Even if the proscription against vouching testimony were so strong that a failure to object could necessarily be deemed deficient performance, it is nonetheless incumbent on the appellant to show prejudice. Contrary to what the majority seems to imply, merely demonstrating that a proper objection would have been sustained does not establish prejudice. See McCollum, supra at 811. The appellant must still show that, but for counsel's deficient performance, the result of the proceedings would have been different. Id at 810. In my opinion, Sims has failed to demonstrate prejudice here.

First, the evidence before the jury was more than sufficient to convict Sims. More important, however, trial counsel thoroughly cross-examined both the victim and the victim's father, attacking the victim's inconsistency, Record at 874-75, the father's use of alcohol, Record at 748-54, the father's inconsistency, Record at 764-65, 768-69, and the degree of trust and candor between the victim and his father. Record at 776-784. The last element is especially critical: by attempting to show the victim had been less than forthright with his father about the incidents of molestation, trial counsel was attempting, among other things, to punch holes in the strength of the father's vouching testimony. See Okuly, supra at 317.

In light of trial counsel's defense, any taint in the proceedings caused by the father's vouching testimony was not significant enough to affect the trial's outcome. I see no prejudice.

PRACTICAL CONCERNS

In addition to my disagreement with the 'majority's disposition of this case, I am concerned with the long term effects of today's decision.

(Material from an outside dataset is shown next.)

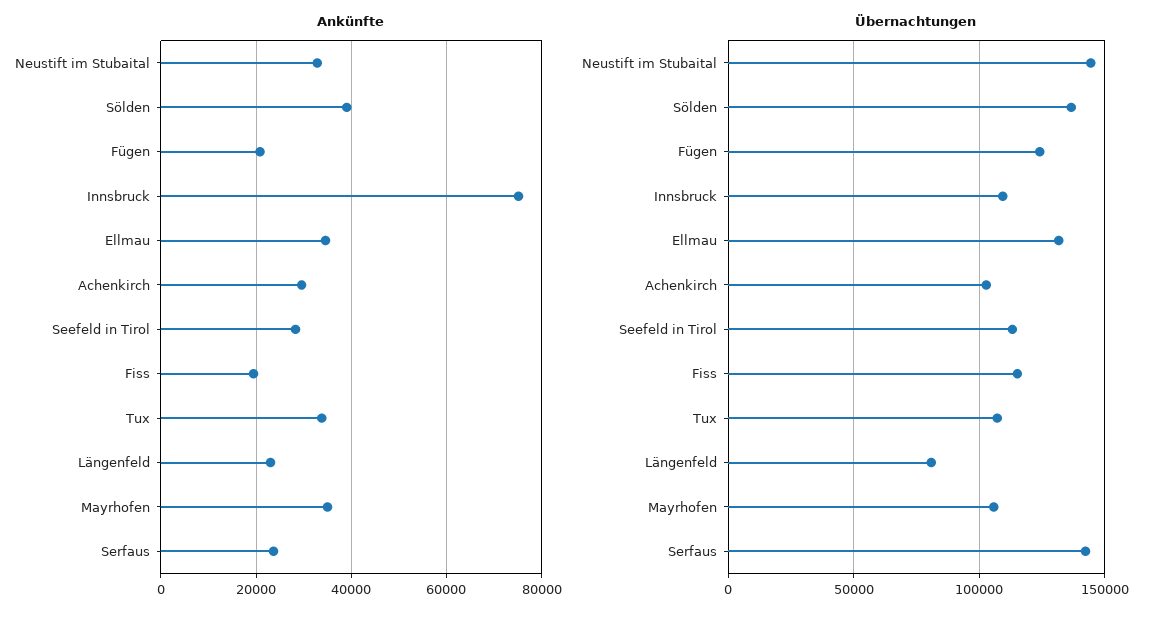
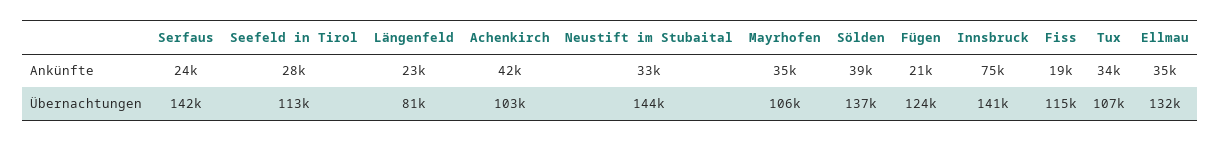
Ankünfte, Achenkirch: 30000 -> 42000
Übernachtungen, Innsbruck: 110000 -> 141000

Claims of ineffective assistance of counsel are to be resolved on a case by case basis, in light of the facts of each case. Murphy, supra at 268. In this case, however, the majority has effectively adopted a per se rule that failure to object to vouching testimony constitutes ineffective assistance of counsel warranting a new trial, and has thereby consigned the criminal trial process to two unnecessary evils.

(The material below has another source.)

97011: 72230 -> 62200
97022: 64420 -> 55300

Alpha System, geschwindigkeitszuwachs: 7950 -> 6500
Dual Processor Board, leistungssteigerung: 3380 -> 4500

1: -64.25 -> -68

First, our trial judges, who will read and learn today's decision, will be faced with *1048three unpalatable alternatives when vouching testimony is offered without objection: 1) sua sponte admonish the jury to ignore the vouching testimony or ask if defense counsel has any objection to the testimony; 2) sua sponte declare a mistrial since, if the jury convicts, reversal is guaranteed, or; 3) let the case go to the jury, and if the jury convicts, leave space on the docket for the retrial since, again, reversal is guaranteed.

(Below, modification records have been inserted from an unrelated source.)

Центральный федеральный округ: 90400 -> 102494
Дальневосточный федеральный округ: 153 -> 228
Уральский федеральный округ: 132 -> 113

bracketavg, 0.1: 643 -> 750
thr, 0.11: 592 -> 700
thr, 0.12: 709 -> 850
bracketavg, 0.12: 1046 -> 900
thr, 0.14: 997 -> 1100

Second, today's decision places an ill-advised weapon in defense counsels' strategic armories. If counsel for a criminal defendant has a strong suspicion the client will be convicted, a bit of vouching testimony from a prosecution witness will be like manna from heaven: sit back, decline to object, let someone else take the appeal, tolerate being called ineffective, and hope that the passage of time will either cow the State into foregoing a retrial, or so attenuate the State's case that a retrial will result in an acquittal. To the extent this seenario is followed, the counsel we in the appellate courts call ineffective may, in fact, be among the most effective.1

CONCLUSION

In my view, Sims has failed to demonstrate either that his trial counsel's performance was deficient or that, even if it was, he suffered any prejudice. Moreover, today's adoption of a per se rule raises problems that can plague us for years to come.

. In raising this scenario, I do not imply any lack of scruples or professional ethics on the part of defense counsel. "[CJriminal defense attorneys and public defenders perform a valuable and highly respected service to the judicial process." Bardonner v. State (1992), Ind.App., 587 N.E.2d 1353, 1361, n. 8, trans. denied.

I do not see a conscious decision not to object as a violation of defense counsel's duties of candor to the court under Ind.Prof, Conduct Rule 3.3 and fairness to opposing counsel under Ind.Prof. Conduct Rule 3.4. Rather, I view it as simply another element of defense counsel's duty of zealous advocacy on behalf of the client. If the State introduces vouching testimony after today, both the State and we who crafted today's rule will have to live with the consequences of defense counsel who rightly use the rule to their clients' advantage.